In un centro culturale milanese si è svolta ieri una discussione su questo «vitalissimo problema»: «Come avvincere il lettore e lo spettatore». Avvincere, si badi, non convincere. Erano invitati, e non so se fossero tutti presenti, psicologi, pedagoghi, un fisiologo, un cibernetico, un rettore universitario, il direttore del Piccolo Teatro, un ecclesiastico, un esperto di pubblicità, il direttore della scuola di giornalismo e dei mezzi audiovisivi dell’Università Cattolica, un giornalista ed altri personaggi. Non so come si sia svolto questo colloquio a molte voci, ma suppongo che tutti o quasi tutti gli oratori abbiano rilevato l’enorme importanza che ha oggi l’arte di darla a bere al pubblico.
Si noti la distinzione, oggi quasi superata, tra il lettore e lo spettatore. Può sembrare molto diverso il caso di chi legge un libro standosene a letto e il caso di chi deve recarsi in un certo luogo per vibrare sincronicamente con altre mille persone sedute accanto a lui. Ma la diversità è quasi annullata dal fatto che oggi la solitudine di massa ha reso vana ogni differenza tra il dentro e il fuori. Comunque il vitalissimo problema di avvincere il pubblico è quello di vendere sempre più e sempre meglio la merce culturale servendosi dei mezzi di suggestione diretti o indiretti scoperti dalla tecnica moderna.

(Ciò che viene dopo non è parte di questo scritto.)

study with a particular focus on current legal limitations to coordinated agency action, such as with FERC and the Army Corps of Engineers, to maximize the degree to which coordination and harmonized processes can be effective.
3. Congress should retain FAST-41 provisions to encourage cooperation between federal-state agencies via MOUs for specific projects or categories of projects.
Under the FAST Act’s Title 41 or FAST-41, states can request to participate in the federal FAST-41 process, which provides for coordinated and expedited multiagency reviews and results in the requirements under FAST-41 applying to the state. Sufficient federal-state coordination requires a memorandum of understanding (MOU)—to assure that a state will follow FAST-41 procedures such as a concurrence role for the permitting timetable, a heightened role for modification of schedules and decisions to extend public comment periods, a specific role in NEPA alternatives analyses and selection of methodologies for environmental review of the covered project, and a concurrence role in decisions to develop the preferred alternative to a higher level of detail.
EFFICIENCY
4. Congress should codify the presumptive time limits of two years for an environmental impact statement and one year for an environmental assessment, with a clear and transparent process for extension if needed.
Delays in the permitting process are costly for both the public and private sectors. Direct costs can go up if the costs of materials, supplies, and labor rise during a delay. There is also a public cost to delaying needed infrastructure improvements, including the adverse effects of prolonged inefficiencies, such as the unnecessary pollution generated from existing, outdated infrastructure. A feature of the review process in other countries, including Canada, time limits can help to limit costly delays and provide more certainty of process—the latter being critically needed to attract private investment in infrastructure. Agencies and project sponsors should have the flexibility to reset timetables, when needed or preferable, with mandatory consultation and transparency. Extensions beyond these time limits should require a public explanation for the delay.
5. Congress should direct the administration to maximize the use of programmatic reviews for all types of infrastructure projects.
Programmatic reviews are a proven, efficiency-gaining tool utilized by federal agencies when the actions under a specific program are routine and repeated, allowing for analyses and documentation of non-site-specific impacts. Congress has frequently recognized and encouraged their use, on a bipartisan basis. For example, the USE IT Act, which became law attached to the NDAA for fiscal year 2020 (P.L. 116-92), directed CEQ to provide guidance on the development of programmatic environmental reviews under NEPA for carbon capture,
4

E che male ci sarebbe se la merce fosse di ottima qualità? L’uso dei mezzi audiovisivi non è in se stesso né buono né cattivo; tutto sta nell’impiego che se ne fa. A simile obiezione hanno già risposto molti; e fra questi Günther Anders in un libro che raccomando (L’uomo è antiquato, pubblicato dal Saggiatore). Senza sottoscrivere tutte le sue catastrofiche conclusioni, ricorderò che i mezzi che annullano la scelta e la decisione individuale non possono essere giudicati neutrali e indifferenti ai loro contenuti. L’opinione o l’opera d’arte ridotta a merce non può esser buona perché è ricevuta e non richiesta, è trovata per mero accidente e non nasce da intuizione personale. L’arte che s’intrude nel vostro domicilio, il capolavoro che giunge per pacco postale perché l’editore «ha scelto per voi», lo spettacolo che non si può fischiare per non essere iscritti tra i fossili e i parrucconi, tutto questo non può aver pregi obiettivi o smarrisce le sue qualità per il fatto che è una costrizione e non una scoperta. Quando l’uomo delega a un cervello collettivo (la propaganda diretta o subliminare) la sua facoltà di pensare è ridicolo supporre che il cervello individuale possa sceverare il buono dal cattivo.
Si aggiunga che i nuovi mezzi di suggestione – molto complessi e in gran parte monopolizzati – sono diretti da tecnici del gusto e della opinione, e che una simile merce non si vende se non muta le penne ad ogni mutar del vento. Meno disastroso del citato Anders, sono d’accordo con lui nel negare che nei mezzi meccanici e nel bourrage des crânes l’arte «buona» e il pensiero «giusto» possano trovare veicoli efficaci; ma oso sperare che nuovi ritrovati distruggano i precedenti e che un giorno lontano possa accrescersi il numero di coloro che non posseggono la radio e la televisione, che frequentano poco o nulla il cinema, che sono ben decisi a non ingerire la trippa di Husserl, l’arte autre e la schizofrenia dei docenti di estetica. Come i governi futuri potranno utilizzare o tollerare uomini che osino pensare con la propria testa? Forse sequestrandoli in parchi nazionali, come i superstiti bisonti? È un problema che per ora non si pone ed è già eccessivamente ottimistico pensare che i nostri discendenti possano rendersene conto.